↓
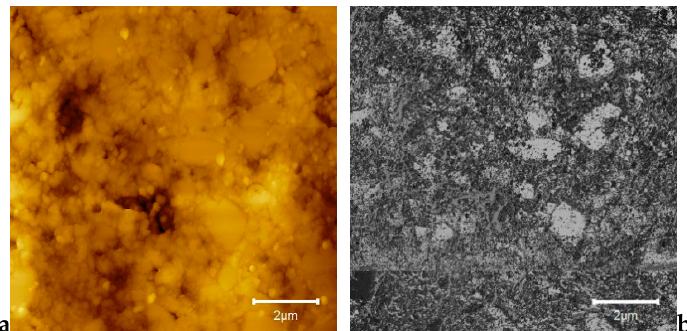
a b a b a b Figure 6. 10 × 10 µ m 2D atomic force microscopy (AFM) images of the 3D-printed E-Dent 100 sample: Figure 6. 10 × 10 µm 2D atomic force microscopy (AFM) images of the 3D-printed E-Dent 100 sample: Figure 6. 10 × 10 µm 2D atomic force microscopy (AFM) images of the 3D-printed E-Dent 100 sample: ( a ) topography; ( b ) phase contrast. ( a ) topography; ( b ) phase contrast. Figure 6. 10 × 10 µm 2D atomic force microscopy (AFM) images of the 3D-printed E-Dent 100 sample: ( a ) topography; ( b ) phase contrast. ( a ) topography; ( b ) phase contrast.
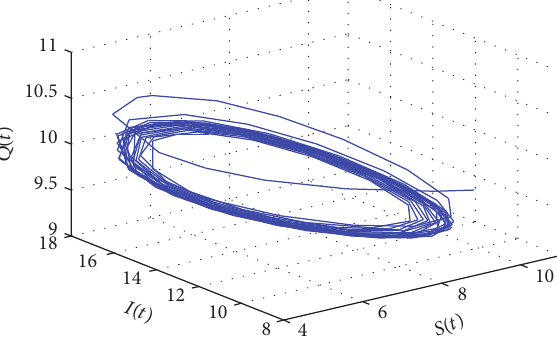
Figure 11: The phase plot of 𝑆 , 𝐼 , and 𝑄 when 𝜏 2 = 1.86251.7852 = 𝜏 20 .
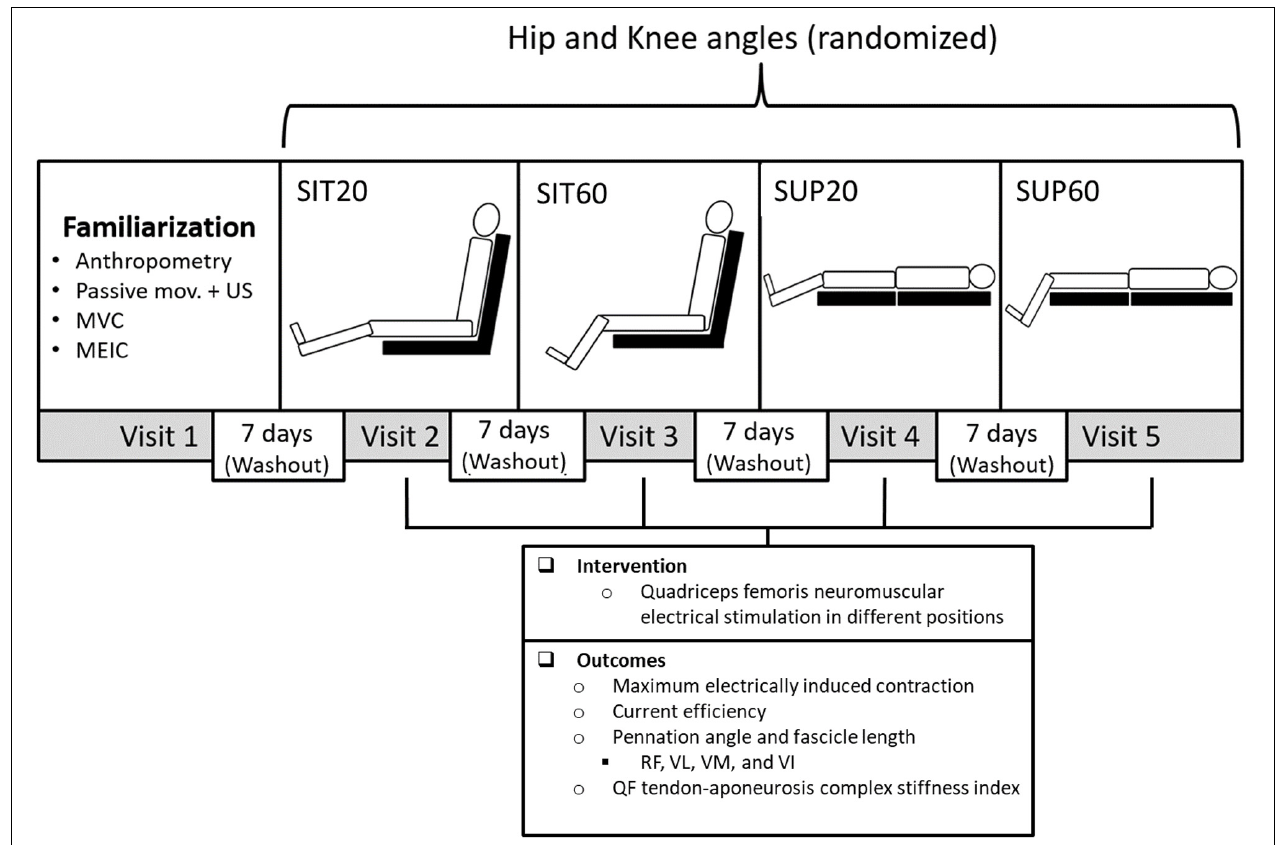
FIGURE 1 | Experimental design: Participants took part in five sessions each at least 7 days apart: A familiarization and four experimental sessions to test four different combinations of hip and knee joint angles randomly during quadriceps femoris (QF) NMES. In the familiarization session, participants underwent anthropometric measurements, QF ultrasound imaging (US) during passive knee movement, MVC practice, and MEIC. In each experimental session, eight MEIC were required. The primary outcomes were the MEIC (absolute and normalized by the MVC) and the current efficiency (MEIC/current amplitude). The secondary outcome was the muscle architecture at rest and during NMES (pennation angle and fascicle length) of all QF constituents and the QF tendon-aponeurosis complex stiffness index. NMES, neuromuscular electrical stimulation; SUP60, supine with 60 ◦ of knee flexion; SIT60, seated with 60 of knee flexion; SUP20, supine with 20 ◦ of knee flexion; SIT20, seated with 20 ◦ of knee flexion, where supine was 0 ◦ of hip extension, seated was 85 ◦ of hip flexion, and full knee extension; RF, rectus femoris; VL, vastus lateralis; VM, vastus medialis; VI, vastus intermedius; MVC, maximum voluntary contraction; MEIC, maximum electrically induced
↑
What you should do »
Pull every line containing the string "phase" out of the data above and copy it.

Answer to this task »
a b a b a b Figure 6. 10 × 10 µ m 2D atomic force microscopy (AFM) images of the 3D-printed E-Dent 100 sample: Figure 6. 10 × 10 µm 2D atomic force microscopy (AFM) images of the 3D-printed E-Dent 100 sample: Figure 6. 10 × 10 µm 2D atomic force microscopy (AFM) images of the 3D-printed E-Dent 100 sample: ( a ) topography; ( b ) phase contrast. ( a ) topography; ( b ) phase contrast. Figure 6. 10 × 10 µm 2D atomic force microscopy (AFM) images of the 3D-printed E-Dent 100 sample: ( a ) topography; ( b ) phase contrast. ( a ) topography; ( b ) phase contrast.
Figure 11: The phase plot of 𝑆 , 𝐼 , and 𝑄 when 𝜏 2 = 1.86251.7852 = 𝜏 20 .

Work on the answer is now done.